# Good Dog Bone Stuffing?



## Ler0y Jenkins (Apr 24, 2008)

Hi, 

I buy the raw bones from the pet store that have the peanut butter or chicken or beef or whatever filling. The filling they use has a much more solid consistency than regular peanut butter. Thus, a new bone will keep my dog busy for hours whereas an old bone refilled with peanut butter will only keep him occupied for maybe 20 minutes. My question is, does anyone know were I can buy stuffing that is like the stuff that comes in the bone? Or, does anyone have a recipe that I could make the stuffing from? I know Kong sells stuffing but it's even looser than regular peanut butter so I know my dog will (1) have it all over the carpet, and (2) be done with it in less than 20 minutes. Thanks, 

Kevin


----------



## FilleBelle (Aug 1, 2007)

Fill the bone with your regular peanut butter or plain yogurt and then stick it in the freezer overnight. The consistency will be even harder than the stuff the bone originally came with and chances are it will be much better for your dog's health.


----------



## Dogstar (May 11, 2007)

Mal's current favorite bone stuffing is stale bagel. 

Take an (unfilled) bone and squish the alrgest piece of bagel you can manage into it.
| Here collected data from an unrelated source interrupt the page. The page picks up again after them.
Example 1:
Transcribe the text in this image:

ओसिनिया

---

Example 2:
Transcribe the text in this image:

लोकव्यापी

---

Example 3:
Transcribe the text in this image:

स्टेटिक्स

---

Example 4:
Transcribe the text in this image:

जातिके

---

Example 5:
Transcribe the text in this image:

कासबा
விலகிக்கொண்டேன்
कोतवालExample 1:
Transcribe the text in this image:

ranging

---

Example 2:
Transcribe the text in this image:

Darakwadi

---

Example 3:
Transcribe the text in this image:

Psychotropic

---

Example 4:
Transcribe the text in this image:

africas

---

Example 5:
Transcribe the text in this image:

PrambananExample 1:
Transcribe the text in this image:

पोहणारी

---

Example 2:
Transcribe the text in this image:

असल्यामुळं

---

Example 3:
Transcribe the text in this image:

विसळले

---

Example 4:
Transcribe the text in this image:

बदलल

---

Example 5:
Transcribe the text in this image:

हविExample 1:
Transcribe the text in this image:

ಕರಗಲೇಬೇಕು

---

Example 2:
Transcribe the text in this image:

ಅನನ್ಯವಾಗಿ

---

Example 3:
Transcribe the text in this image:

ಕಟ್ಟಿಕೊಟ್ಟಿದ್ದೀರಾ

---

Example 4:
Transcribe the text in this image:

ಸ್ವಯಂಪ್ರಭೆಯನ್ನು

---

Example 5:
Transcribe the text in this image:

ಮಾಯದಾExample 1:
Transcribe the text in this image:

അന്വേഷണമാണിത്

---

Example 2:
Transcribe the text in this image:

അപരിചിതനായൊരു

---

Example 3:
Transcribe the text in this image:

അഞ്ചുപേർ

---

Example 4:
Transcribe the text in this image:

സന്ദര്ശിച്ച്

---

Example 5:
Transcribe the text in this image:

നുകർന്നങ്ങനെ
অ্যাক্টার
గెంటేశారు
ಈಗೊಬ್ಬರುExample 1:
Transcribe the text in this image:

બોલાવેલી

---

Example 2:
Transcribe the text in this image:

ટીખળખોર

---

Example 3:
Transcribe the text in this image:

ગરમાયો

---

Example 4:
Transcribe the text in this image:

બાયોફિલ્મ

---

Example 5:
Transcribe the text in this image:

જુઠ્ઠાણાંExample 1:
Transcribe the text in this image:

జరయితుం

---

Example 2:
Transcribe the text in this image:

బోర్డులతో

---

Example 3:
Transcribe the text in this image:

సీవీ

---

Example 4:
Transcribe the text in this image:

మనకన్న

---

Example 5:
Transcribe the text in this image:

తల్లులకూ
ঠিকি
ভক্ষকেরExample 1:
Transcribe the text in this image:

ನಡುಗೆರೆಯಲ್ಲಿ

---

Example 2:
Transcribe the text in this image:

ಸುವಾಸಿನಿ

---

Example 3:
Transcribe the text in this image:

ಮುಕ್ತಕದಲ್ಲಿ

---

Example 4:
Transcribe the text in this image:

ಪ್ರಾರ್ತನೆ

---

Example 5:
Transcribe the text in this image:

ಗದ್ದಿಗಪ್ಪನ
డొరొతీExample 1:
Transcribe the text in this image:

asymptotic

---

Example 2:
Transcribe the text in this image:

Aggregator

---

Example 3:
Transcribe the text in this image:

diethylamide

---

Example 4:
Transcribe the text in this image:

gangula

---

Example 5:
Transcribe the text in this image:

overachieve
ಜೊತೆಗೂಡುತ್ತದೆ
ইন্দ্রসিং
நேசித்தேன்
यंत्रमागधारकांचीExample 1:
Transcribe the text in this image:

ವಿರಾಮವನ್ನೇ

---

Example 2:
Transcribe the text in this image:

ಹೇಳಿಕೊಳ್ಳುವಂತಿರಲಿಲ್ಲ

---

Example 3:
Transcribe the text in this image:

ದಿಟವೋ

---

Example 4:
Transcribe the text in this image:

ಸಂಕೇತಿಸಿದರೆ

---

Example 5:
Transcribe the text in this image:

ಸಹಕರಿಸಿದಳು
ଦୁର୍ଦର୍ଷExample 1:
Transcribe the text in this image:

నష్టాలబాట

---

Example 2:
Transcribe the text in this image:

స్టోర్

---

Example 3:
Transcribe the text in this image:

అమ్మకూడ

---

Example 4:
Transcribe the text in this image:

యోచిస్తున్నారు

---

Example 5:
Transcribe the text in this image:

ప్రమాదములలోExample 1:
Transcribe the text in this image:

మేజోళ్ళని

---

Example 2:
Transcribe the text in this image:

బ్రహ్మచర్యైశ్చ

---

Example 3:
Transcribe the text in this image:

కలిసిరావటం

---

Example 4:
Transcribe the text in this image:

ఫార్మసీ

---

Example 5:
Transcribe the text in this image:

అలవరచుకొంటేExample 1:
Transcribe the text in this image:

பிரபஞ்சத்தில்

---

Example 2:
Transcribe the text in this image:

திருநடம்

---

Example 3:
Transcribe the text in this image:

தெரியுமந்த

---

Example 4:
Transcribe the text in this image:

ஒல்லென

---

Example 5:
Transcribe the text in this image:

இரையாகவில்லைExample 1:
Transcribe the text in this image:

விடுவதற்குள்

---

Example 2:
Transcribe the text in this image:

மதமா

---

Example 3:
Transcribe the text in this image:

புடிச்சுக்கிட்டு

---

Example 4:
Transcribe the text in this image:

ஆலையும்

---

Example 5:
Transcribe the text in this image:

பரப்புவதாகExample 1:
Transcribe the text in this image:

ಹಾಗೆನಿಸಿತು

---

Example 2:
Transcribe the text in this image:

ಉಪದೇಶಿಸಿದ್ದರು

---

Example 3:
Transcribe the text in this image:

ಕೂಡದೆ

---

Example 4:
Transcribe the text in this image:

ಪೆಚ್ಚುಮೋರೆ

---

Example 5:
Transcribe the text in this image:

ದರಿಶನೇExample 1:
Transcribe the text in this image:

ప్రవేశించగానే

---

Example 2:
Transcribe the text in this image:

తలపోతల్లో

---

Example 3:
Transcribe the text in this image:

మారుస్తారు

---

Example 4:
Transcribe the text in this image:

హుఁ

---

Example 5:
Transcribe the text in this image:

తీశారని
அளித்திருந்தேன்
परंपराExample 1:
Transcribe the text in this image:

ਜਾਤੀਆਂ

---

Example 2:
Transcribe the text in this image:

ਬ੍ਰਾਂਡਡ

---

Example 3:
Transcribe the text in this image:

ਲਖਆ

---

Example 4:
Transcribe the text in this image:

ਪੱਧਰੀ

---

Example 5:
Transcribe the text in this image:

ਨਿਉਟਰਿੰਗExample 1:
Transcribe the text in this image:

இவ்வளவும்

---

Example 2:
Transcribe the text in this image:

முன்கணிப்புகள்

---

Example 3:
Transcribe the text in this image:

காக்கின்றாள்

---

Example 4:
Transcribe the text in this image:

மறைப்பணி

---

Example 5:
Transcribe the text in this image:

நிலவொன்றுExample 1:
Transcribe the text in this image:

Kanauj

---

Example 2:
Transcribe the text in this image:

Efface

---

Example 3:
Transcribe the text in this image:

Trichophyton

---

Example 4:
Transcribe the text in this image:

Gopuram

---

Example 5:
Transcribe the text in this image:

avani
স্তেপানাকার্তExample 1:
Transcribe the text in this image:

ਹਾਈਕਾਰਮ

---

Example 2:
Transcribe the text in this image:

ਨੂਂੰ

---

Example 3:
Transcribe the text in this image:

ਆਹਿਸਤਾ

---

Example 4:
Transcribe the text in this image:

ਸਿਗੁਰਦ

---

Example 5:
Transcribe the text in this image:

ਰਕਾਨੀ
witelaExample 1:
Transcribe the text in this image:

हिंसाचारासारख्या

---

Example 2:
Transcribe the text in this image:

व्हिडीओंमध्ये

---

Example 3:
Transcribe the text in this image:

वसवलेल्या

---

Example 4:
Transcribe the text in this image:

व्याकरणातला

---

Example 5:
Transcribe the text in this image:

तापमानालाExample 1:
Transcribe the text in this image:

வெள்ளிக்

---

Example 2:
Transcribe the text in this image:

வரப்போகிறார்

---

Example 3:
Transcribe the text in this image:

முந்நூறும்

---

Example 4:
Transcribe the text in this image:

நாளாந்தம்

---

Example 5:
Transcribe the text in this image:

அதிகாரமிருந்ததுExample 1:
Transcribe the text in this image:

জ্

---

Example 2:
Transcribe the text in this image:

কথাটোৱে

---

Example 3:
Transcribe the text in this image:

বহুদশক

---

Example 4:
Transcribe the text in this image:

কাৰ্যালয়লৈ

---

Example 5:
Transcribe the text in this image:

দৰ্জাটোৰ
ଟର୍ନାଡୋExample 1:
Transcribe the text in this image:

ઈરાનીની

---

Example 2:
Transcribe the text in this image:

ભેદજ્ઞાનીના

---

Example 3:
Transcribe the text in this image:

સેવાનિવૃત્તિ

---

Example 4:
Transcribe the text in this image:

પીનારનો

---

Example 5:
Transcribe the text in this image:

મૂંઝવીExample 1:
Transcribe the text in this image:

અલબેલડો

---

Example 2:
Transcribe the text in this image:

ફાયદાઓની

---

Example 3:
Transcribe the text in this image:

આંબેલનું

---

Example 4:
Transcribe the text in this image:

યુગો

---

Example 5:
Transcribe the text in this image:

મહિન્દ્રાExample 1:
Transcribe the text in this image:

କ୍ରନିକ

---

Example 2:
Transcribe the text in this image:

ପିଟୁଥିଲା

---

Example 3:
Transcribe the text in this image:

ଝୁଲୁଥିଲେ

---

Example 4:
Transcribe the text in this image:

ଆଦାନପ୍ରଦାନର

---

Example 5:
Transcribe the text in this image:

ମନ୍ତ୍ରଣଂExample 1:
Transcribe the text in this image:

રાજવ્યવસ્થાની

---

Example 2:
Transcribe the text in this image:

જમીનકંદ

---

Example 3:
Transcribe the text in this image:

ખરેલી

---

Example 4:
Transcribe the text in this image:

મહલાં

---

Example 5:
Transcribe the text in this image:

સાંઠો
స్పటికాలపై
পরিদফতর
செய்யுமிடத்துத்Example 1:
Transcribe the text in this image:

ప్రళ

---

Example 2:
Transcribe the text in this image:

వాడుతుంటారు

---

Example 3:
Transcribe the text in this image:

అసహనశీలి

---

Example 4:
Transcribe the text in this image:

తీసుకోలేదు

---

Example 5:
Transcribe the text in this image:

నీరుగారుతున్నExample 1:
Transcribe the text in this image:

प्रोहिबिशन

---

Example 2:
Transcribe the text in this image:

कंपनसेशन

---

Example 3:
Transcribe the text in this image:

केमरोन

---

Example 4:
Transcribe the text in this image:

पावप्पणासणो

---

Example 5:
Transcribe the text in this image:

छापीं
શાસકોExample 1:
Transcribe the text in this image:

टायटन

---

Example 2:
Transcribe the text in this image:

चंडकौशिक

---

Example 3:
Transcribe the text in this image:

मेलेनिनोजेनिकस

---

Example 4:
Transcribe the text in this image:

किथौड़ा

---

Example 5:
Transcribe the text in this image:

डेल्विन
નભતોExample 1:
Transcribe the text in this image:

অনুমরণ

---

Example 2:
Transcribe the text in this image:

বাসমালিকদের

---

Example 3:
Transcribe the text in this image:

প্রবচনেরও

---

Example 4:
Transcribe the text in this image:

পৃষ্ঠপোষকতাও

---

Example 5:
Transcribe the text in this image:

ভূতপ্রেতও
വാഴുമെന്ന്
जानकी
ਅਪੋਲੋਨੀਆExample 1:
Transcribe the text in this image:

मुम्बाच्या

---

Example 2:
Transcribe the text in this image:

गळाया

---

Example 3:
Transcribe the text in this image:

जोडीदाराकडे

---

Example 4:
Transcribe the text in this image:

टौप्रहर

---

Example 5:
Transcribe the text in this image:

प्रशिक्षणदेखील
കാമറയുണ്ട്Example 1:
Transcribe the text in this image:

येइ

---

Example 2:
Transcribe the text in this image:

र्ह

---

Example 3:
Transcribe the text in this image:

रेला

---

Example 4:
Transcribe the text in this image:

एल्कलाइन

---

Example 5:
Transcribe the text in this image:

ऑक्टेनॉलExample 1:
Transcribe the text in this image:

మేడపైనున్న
Let sit on a counter for a few days. It'll get stale and VERY tough and chewy.  

Obviously not good for dogs with grain allergies. But it takes more time to kill than any other chewy that I've found.


----------



## cryfreedom66 (Jun 26, 2008)

what ive found to work wonders is to mix some peanut butter (chicken broth would work also), warm water and some bread together into a thick paste then to fill the bone with it and either freeze it (i dont freeze because i worry the bone will splinter more easily) or leave it out until it hardens (paste needs to be majority bread for it to harden) this should keep your pup entertained for hours.


----------



## Ler0y Jenkins (Apr 24, 2008)

Nice guys. Thanks for all the replies. I'll give them a shot.


----------